The Solo features a semi-displacement hull, with soft rails to keep things stable and in control when it gets rough. Its outfitting, if on the industrial side of things covered all the bases and was performed well. Our test boat was the expedition version, which features a rear hatch to allow the easy stowing of gear (available in the large version only). The hatch was nicely thought out and constructed, with an inner neoprene deck covered by a tough plastic covering and secured with QR straps, but unless you’re planning on heading off on a multi-day expedition someday soon, we wouldn’t bother with it, and it certainly added to the boats weight.
Our first impression of the Solo was, man it's heavy for a little boat! But its plastic looked like it could handle anything and would last forever, when it comes to creek boats the guys at Fluid obviously come from the tough is better than light school of thought, and we tend to agree. On the water, despite being a large it felt small although its volume kept is nicely on top of the water. It was very easy to turn and spin and put is in mind of a super-charged spud, kind of like the old Riot Sniper or the Bliss-stick Scud. But unlike those boats it also had the ability to hold its line pretty in bigger water. It did, however share their lack of forward speed. It certainly lends itself to more technical, boulder garden style paddling and it boofed, resurfaced from drops and punched holes really well"


----------



## kmherring (Sep 18, 2015)

Thanks a lot. I actually found one for $250 obo.


----------



## Poedunk (Apr 19, 2015)

Sounds like a good price. I would get it for that price just to have an extra boat. 250 obo sounds like you could get it for 200


----------



## 4CRS (Apr 16, 2010)

sleep tandem paddle solo


----------



## champson (Jun 9, 2012)

Good boat, should be renamed the slow-lo though


Sent from my iPhone using Mountain Buzz


----------



## nicklebon (Sep 28, 2015)

LoL so you're the one that bought that beat me to that boat. 
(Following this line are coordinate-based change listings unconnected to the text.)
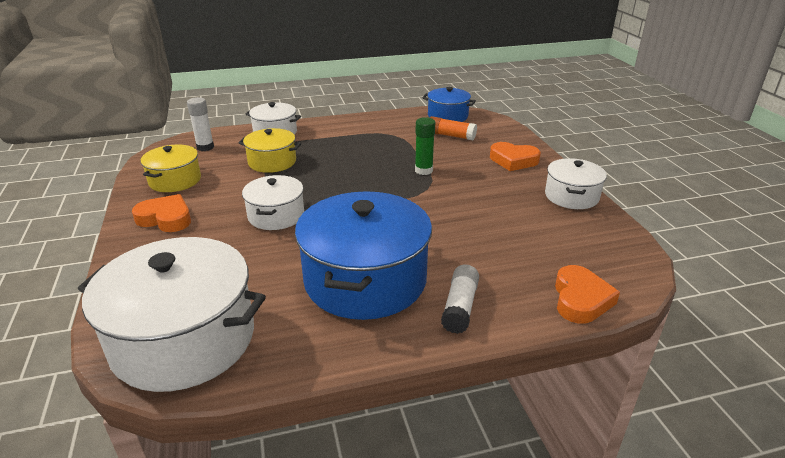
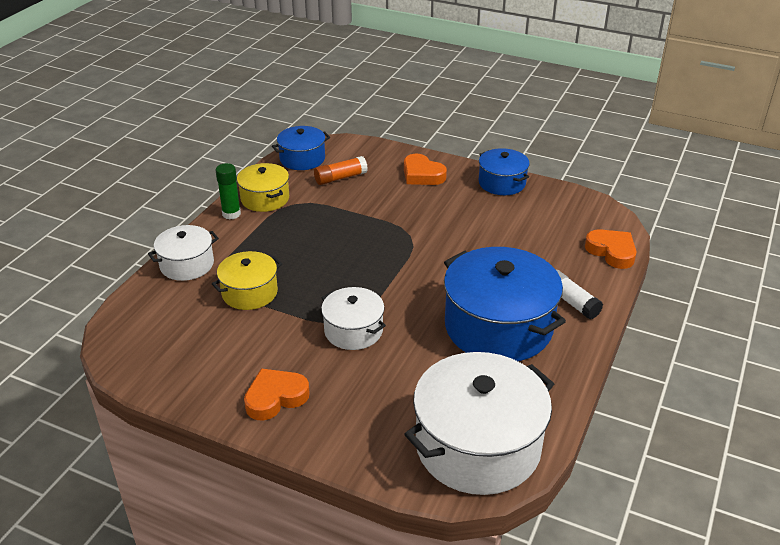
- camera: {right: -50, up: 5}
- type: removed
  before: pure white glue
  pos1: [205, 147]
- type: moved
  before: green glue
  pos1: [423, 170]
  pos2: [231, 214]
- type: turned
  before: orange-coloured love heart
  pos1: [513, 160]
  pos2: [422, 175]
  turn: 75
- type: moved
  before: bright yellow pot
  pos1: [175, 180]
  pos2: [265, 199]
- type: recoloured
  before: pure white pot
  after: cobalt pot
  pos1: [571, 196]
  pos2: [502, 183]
If you change your mind about it let me know.


----------



## adgeiser (May 26, 2009)

loved mine.

i get nostalgic when i see one.


----------



## El Flaco (Nov 5, 2003)

Had a Solo about 5 years ago; it was okay but I missed the Nomad design too much and switched back. I don't recall a lot of negatives about the design; I think it just didn't feel right. Built solid, though. I now paddle a Fluid Bazooka, which I like quite a lot. They're well-made boats, IMO.


----------



## FastFXR (May 22, 2012)

I had the Solo Expedition and LOVED it. Had to sell and I regret it every single day.  If you get the Expedition (now the Bang), it's absolutely worth every penny.


----------



## chepora (Feb 6, 2008)

I have a Solo and like it a lot but it is soooo heavy!!! Not just normal creek boat heavy but "Holy crap is this thing lined with lead?" heavy It has a bit of a planing hull so it still feels like I can go somewhere when I want to


----------